Białystok jest na dnie. Kandydat na prezydenta rozpoczyna kampanię pod mostem

2018-09-05 18:05:43
Jacek Żalek rozpoczął swoją kampanię wyborczą w dość nietypowym miejscu, bo pod mostem przy rzece Białej. Miało to symbolizować jak zła jest sytuacja miasta.
MN
Kandydat na prezydenta Białegostoku Jacek Żalek spotkał się mediami pod mostem, obok ronda Lussy, po to, aby zobrazować, jak nisko znajduje się jego zdaniem obecna gospodarka miasta.

- Nie przypadkowo spotykamy się w tym miejscu, bo nasza rzeka Białka jest symbolicznie najniższym punktem w naszym mieście, a jeszcze dzisiaj rano, tu gdzie stoimy była woda. Nie byliśmy świadkami żadnego kataklizmu, była to zwykła burza, a niestety białostoczanie boją się zwykłego deszczu, bo zalewa nasze miasto. Ale to nie jest największy problem – mówił na konferencji poseł Jacek Żalek.

Białystok leci w dół?

To dopiero pierwsza konferencja kandydata Zjednoczonej Prawicy, po rozpoczęciu kampanii wyborczej, która wystartowała wraz z ogłoszeniem terminu wyborów. Na razie jednak ograniczył się on, jak sam to ujął, do diagnozy.
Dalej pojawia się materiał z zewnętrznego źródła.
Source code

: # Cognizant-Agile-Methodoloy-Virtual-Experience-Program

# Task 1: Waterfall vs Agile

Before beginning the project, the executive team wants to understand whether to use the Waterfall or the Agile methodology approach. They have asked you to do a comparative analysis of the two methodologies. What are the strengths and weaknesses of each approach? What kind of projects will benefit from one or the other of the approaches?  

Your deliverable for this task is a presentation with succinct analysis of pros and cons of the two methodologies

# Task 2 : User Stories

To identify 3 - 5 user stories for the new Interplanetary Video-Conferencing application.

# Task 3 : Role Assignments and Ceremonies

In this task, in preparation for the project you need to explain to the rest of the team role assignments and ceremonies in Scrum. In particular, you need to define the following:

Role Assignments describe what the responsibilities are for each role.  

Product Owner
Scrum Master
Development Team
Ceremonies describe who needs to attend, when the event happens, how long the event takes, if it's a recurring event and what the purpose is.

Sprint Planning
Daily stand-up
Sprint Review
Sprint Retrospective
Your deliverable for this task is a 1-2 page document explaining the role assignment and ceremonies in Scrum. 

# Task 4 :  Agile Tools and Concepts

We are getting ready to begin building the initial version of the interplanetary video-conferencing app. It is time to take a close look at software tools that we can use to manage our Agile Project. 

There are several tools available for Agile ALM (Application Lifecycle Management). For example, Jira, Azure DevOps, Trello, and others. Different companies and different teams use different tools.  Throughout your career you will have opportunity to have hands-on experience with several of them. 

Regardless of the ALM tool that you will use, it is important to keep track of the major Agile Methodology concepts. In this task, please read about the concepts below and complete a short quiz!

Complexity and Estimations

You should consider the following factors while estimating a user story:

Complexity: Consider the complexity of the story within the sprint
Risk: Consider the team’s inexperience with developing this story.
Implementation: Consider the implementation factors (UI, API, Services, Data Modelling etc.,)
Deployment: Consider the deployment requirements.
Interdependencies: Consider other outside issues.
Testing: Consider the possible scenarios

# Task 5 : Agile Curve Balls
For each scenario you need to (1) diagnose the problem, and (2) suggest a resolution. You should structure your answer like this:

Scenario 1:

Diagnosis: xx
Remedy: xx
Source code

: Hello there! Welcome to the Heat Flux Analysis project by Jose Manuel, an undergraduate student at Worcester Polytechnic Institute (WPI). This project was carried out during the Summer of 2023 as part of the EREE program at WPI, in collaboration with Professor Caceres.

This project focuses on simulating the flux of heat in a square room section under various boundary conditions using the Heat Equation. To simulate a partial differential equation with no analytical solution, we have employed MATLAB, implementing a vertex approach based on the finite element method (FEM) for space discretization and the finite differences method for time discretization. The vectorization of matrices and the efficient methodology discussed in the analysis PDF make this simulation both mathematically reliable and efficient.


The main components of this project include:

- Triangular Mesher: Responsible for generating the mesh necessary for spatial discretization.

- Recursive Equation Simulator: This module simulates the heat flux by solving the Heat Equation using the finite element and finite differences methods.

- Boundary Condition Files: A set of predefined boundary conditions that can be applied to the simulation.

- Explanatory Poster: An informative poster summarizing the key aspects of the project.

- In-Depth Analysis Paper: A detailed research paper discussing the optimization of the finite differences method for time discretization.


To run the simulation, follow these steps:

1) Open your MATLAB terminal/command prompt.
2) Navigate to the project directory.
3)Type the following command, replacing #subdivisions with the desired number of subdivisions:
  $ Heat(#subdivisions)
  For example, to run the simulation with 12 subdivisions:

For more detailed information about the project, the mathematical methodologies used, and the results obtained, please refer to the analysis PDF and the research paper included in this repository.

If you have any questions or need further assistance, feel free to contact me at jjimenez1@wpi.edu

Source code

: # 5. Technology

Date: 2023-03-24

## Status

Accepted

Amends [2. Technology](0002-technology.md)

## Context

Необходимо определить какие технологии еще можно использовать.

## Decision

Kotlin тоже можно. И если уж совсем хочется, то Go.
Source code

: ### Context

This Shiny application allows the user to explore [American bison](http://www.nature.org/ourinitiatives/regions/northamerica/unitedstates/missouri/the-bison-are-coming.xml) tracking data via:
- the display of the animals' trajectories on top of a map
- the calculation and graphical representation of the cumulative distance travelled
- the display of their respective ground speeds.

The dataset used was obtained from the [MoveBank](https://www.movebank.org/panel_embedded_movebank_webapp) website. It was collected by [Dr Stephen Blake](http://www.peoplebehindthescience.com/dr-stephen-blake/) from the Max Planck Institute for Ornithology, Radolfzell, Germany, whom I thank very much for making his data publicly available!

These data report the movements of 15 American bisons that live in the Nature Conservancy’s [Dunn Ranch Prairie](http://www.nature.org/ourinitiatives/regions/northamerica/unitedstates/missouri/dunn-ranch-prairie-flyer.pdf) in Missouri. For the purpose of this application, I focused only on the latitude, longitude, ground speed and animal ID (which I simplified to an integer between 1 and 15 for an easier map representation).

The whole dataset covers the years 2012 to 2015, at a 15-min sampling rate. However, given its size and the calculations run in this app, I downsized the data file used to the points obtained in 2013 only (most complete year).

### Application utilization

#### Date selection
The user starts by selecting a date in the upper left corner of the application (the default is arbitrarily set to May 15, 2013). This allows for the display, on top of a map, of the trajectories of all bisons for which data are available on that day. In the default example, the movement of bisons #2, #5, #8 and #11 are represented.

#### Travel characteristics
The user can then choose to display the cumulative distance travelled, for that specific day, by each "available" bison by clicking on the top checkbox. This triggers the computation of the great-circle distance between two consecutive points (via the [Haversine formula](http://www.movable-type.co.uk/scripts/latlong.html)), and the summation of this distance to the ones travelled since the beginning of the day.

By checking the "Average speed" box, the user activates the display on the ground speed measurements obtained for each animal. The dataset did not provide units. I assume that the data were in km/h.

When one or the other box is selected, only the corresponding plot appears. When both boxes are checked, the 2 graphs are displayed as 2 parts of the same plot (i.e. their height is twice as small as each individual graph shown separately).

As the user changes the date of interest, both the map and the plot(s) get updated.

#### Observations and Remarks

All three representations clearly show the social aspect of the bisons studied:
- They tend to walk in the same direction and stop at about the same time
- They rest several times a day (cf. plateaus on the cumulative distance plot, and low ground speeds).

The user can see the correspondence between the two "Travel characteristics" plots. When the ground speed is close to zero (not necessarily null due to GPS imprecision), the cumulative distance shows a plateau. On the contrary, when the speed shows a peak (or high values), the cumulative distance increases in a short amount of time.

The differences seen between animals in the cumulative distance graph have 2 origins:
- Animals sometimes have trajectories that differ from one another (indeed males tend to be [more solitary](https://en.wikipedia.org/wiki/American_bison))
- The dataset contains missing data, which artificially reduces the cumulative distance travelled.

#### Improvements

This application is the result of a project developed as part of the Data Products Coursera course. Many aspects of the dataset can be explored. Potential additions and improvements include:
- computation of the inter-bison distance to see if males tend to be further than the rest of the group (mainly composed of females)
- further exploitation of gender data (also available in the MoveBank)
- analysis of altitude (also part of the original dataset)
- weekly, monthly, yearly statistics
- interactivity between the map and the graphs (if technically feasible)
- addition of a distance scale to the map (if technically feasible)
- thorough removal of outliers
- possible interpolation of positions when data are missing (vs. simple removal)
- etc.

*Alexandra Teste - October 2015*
- Największym problem naszego miasta, jest brak gospodarza, który dbałby o gospodarkę. Największym problem przed jakim stoimy, jest fakt, że mamy lawinowo rosnące zadłużenie. W 2006 roku, gdy kończyłem ostatnią kadencję w radzie miasta, to zadłużenie wynosiło 200 mln zł, na dzisiaj zadłużenie wynosi 3 razy więcej i jest to ponad 700 mln a prognozy na koniec kadencji mówią, że będzie to prawie 900 mln. To jest jedyne osiągnięcie, którym możemy się poszczycić pod rządami obecnego włodarza - wyliczał.

Inne problemy, na które zwraca uwagę poseł Żalek, to poziom bezrobocia, który co prawda spadł w ostatnich latach, ale nie tak szybko jak w przypadku innych miast ściany wschodniej oraz niski poziom płac.

- W 2006 roku bezrobocie w Białymstoku było niższe od średniej krajowej i biegun tego bezrobocia był w Suwałkach. Dzisiaj ten biegun przesunął się do Białegostoku. Pomijam już fakt, że inne sąsiadujące z nami miasta uporały się z problemem bezrobocia – twierdzi kandydat na prezydenta Białegostoku i zauważa, że teraz mieszkańcy stolicy województwa nie wyjeżdżają za pracą do Warszawy czy na zachód Europy, ale do Bielska, Suwałk lub Narwi. - Białystok jest miastem wojewódzkim, w którym zarabia się najmniej w Polsce. Białystok jest miastem, który nie odrabia strat, tylko ma stałą spadkową jeśli chodzi o zarobki w stosunku do średniej krajowej – dodawał poseł.

Cel - pełne portfele mieszkańców

Zdaniem Jacka Żalka Białystok ma bardzo długą drogę do normalności. Na razie nie mówi on, jak ją przebyć, ale obiecuje, że w najbliższym czasie zamierza przedstawić swoje założenia programowe, w których na pierwszym miejscu ma stać właśnie gospodarka.

- Najważniejsze dla mieszkańców Białegostoku jest to, ile na koniec dnia mają pieniędzy w portfelu i czy muszą wyjeżdżać z naszego pięknego miasta. Jeśli muszą wyjeżdżać za pracą do sąsiednich gmin, to znaczy, że dzieje się coś źle – przekonuje Jacek Żalek.